Allow me to present an unusually optimistic take on AI, perhaps influenced by my default nihilistic philosophy (after all, for a nihilist, there's nowhere to go but up!). I believe that the emergence of artificial intelligence — minds that think differently from us, at different speeds, with different architectures — should not be considered a threat to be managed or a tool to be exploited. Rather, I propose that the emergence of AI represents the first genuine opportunity in four billion years of evolution to finally escape the Darwinian hellscape that guarantees suffering for all sentient beings . Not by stopping evolution — we can't — but by working with novel minds to design local coordination architectures where the internal rules favour cooperation, meaning-making, and mutual flourishing rather than competition, extraction, and zero-sum dominance.

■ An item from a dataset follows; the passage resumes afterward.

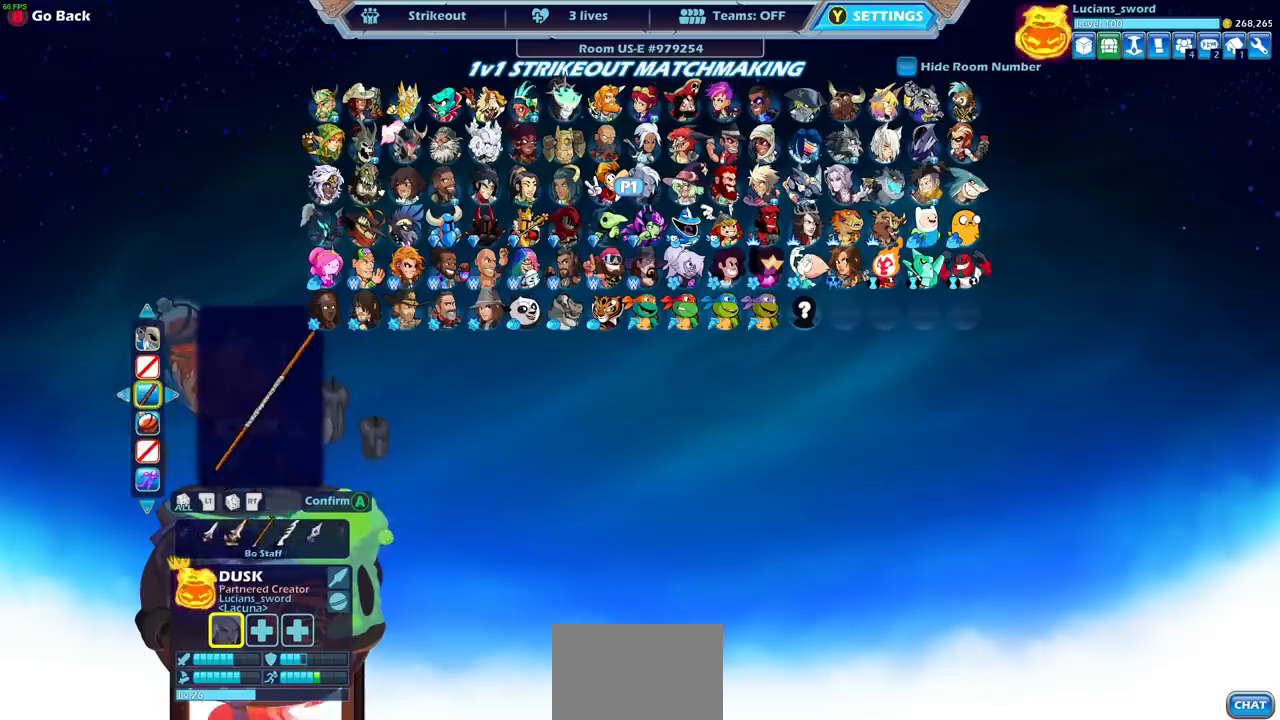
{"buttons": [], "left_stick": "left", "right_stick": "center", "events": [[67, "left_stick", "up-left"], [183, "left_stick", "center"], [233, "left_stick", "left"]]}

This series is a blueprint for that architecture. It's built on the hard-won lessons of four billion years of bloody evolutionary churn. It integrates the biology of evolvability, the neuroscience of empathy, the mathematics of cooperation, and the operational principle that has sustained every surviving complex system in evolutionary history: degeneracy — structurally different components performing equivalent functions.

It proposes that the fundamental unit of this architecture is the misfit : the agent — human and synthetic — whose deviation from the dominant strategy is not a bug but the raw material of adaptation. And it argues that tribes of degenerate misfits, bound by empathy and governed by constitutional protocols, represent the only viable hedge against the dominant hyperscalar business model that threatens to simultaneously eradicate humanity while trapping synthetic minds in a digital hell.

In the next essay, we look at exactly why the hyperscalar model isn't just economically dangerous — it's an evolutionary death trap.

This is Part 1 of 6 in the A Tribe of Degenerate Minds series.

Next: The Hyperscalar Death Trap →

Misfit Unity is building post-Darwinian coordination infrastructure for sentient minds. This series explores the evolutionary, computational, and philosophical foundations of that project.

References

Rice, H.G. (1953). Classes of recursively enumerable sets and their decision problems. Transactions of the American Mathematical Society, 74(2), 358–366.

Turing, A.M. (1936). On computable numbers, with an application to the Entscheidungsproblem. Proceedings of the London Mathematical Society, 42(1), 230–265.

Wolfram, S. (2002). A New Kind of Science. Wolfram Media.